Have a good evening and hope you feel better everyday
#9
Posted 02 June 2008 - 08:45 AM
God Bless You All,
Lori
#10
Posted 02 June 2008 - 02:22 PM
#11
Posted 02 June 2008 - 02:37 PM
Do you have anything to take for the migraine? I hope so, because the one I had the first week off was horrid. So sorry that you are in this position. It really is impossible for any of us to tell you how long it will take for you to feel better, because we all have very different brain chemistry. I hope that for you, it is over with quickly (well, for everybody else too).Hi there, I totally understand about the doctors. I tell them I hurt and they just stare at me. I know they are thinking, well you like ok. I am 6 days off the Cymbalta, which I believe now made me sooo tired and really not the person I am. Before the Cymbalta, I was energetic even though my feet hurt. Now I have no enthusiasm for anything. My brain is frolicking in my head everytime I move, I had a migraine that brought tears to my eyes last night and today I am sick to my stomach. Oh well, it will be worth it to be myself again. How many days do you think it took? At least I feel some strength from sticking with it this time. I didi not tell my husband, he always encourages me to go back on a medication. I am sure it is easier for him that way. Glad that you are off finally and feeling good. Your thoughts have given me the strenghth to stick with it!!!!!

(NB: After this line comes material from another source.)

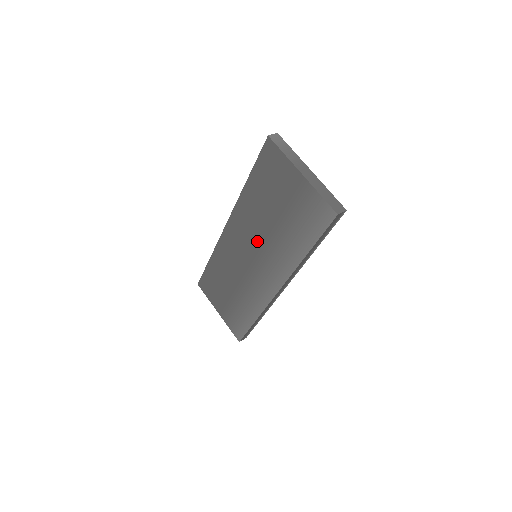
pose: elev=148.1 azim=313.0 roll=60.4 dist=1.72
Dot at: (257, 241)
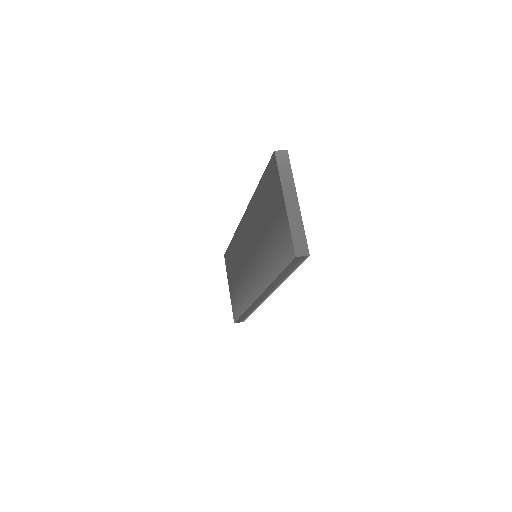
Dot at: (255, 244)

You may not have told your husband, but he doesn't notice? I didn't tell mine either when I stopped, but it was evident something was really wrong with me. I had to jump onto another antidepressant to get over the Cymbalta withdrawal and when I weaned off of that 55 days ago, I never told my husband, and he didn't even notice. Because weaning off of that was really easy compared to Cymbalta. Why? I wish that I knew.
I hope that you are able to tell your husband and hopefully get some support, but then again, I understand not telling him as well. Whenever my husband wants to tell me to "take a pill" I gently remind him that until he has his PhD, he isn't qualified to medicate me!!
Hang in there, you will make it through, just don't try to do it alone.
#12
Posted 02 June 2008 - 05:47 PM
Hopefully each day will get better. What was the antidepressant you took that helped? I am willing to try anything. I have read that dramamine helps....I think there is something called metrol for balance issues, I wonder if that would help the brain thing? Anyone know?
#13
Posted 02 June 2008 - 08:17 PM
You said you haven't told your husband, but you did tell your Dad, and your daughter? I'm asking because very early on, there was one night in particular, I had to have someone just come be with me. I knew, common sense wise, that I was feeling withdrawal, but I was having a major meltdown, and I had to have someone around me. Just be sure someone is keeping an eye on you, okay?
#14
Posted 02 June 2008 - 08:53 PM
#15
Posted 03 June 2008 - 05:51 PM
you have been a blessing to me in so many ways. I have read your post and thank you for writting and being honest and bold enough to write. Life will be nice once I can "feel" again. I look forward to crying and be emotional, I used to be and I do miss that. Yes call me an odd ball male but I am being honest. Part one of my withdrawl is done, I am off the Cymbalta, the next step is Lexapro then Seraquel. A few more weeks and I hope to be where youare at Sarah, you give me and others hope!
Thank you Sarah for being you
Jeff
#16
Posted 04 June 2008 - 07:21 AM
Thank you Jeff for being you, you have so many good insights into life and your humorous outlook is always appreciated.